The Beserker Residents' immersive comedy It's So Learning, a 2015 Fringe Festival hit revived at FringeArts, is a time machine. We're transported back to elementary school: the energy and excitement, anticipation and anxiety, humor and horror.
Get to class
We're given name tags and held in the lobby until show time, then allowed to rush in like it's the first day of school. The ensemble -- Beserker founders Justin Jain, David Johnson, and Bradley K. Wrenn, joined by Dawn Falato and Lee Minora -- play broadly stereotypical teachers, though I recall real-life counterparts for each of them from my school years. They herd us like the aimlessly curious animals we are, assigning each a child-sized chair and backpack of supplies, and class begins.

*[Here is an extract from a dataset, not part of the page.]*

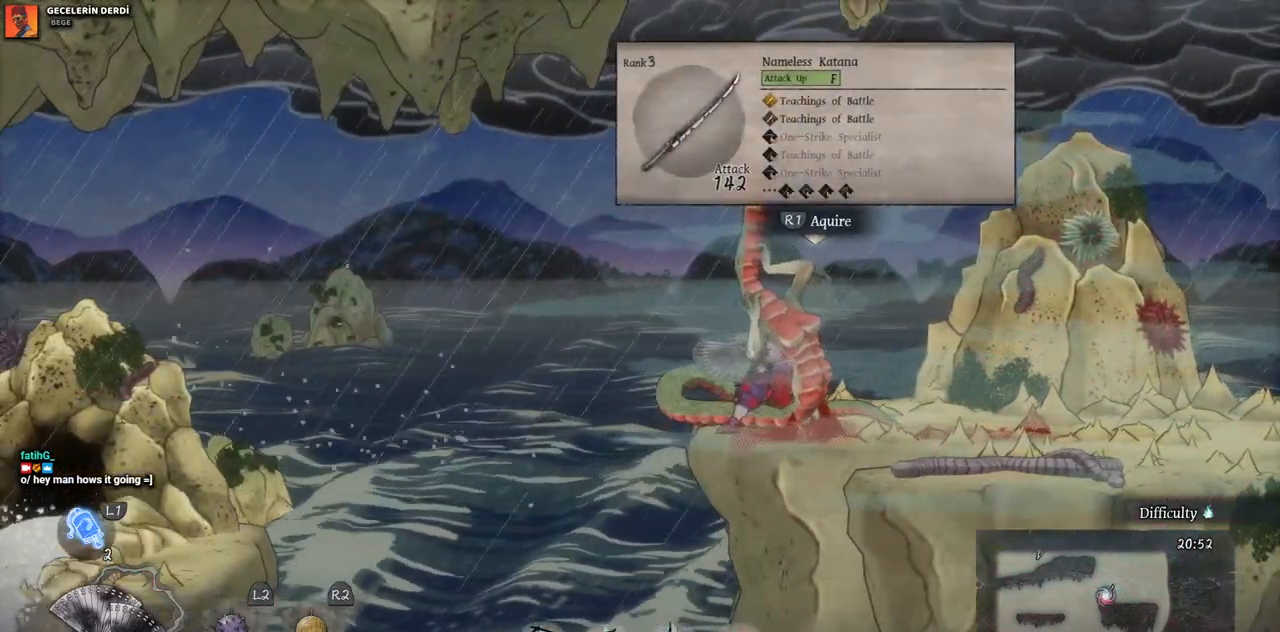
{"buttons": [], "left_stick": "center", "right_stick": "center", "events": []}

Part of the 75-minute show's fun is the Beserkers' satire of teachers and school. Each of four teachers takes a side of our square classroom on the FringeArts mainstage (curtained off so the usual audience seats are hidden) and we're forced to turn instantly from one instructor to another as they teach lessons. Often, their approaches and instructions are contradictory: Something allowed by one, like snacking, gets punished by another. One builds our self-esteem with platitudes, another shapes our psyches with tough-love insults and threats. Each slyly snipes at the others and pushes his or her own philosophical agenda, especially Johnson's cool teacher, the subversive teacher we all had who confides to us that school is a sham and we must think for ourselves.
It's a dizzying experience -- just like elementary school, when everything was new and flew at us from all sides, a barrage of information and rules -- but the Beserkers' serious commentary shines through the manic fun.
Everyone must participate. I saw people 30 years younger than me and 20 years older embrace the show in similar ways, united by our common experience in the US school system. Our name tags allow the teachers to instantly call on us. Moreover, performance rules insist the audience not carry in coats, purses, or other encumbrances of our adult lives, and we're not allowed to take notes -- except, of course, during the lecture on Lord of the Flies, for which a notebook is provided.
Motivated by a promised pizza party and other rewards, we're subjected to a barrage of questions in a "brainstorm" competition where instant answers are required for a vast array of random questions, plus a final exam with a fitting surprise ending. The show's nonstop immersion amuses, though answers don't come fast enough to minds years removed from school. That any actual learning occurs through all this activity -- in It's So Learning or real school -- remains open to doubt, but the absurdity of again being herded through rituals meant to prepare us for life is endearing, hilarious, and more than a little frightening.
Nevertheless, this might be one of the most enjoyable experiences I've ever had in an interactive show (a form toward which I confess my reticence). It's So Learning succeeds because the elementary-school situation imprints on us for life and remains familiar, despite the years, and because the Beserker Residents conjure it with intelligence, insight, and warmth.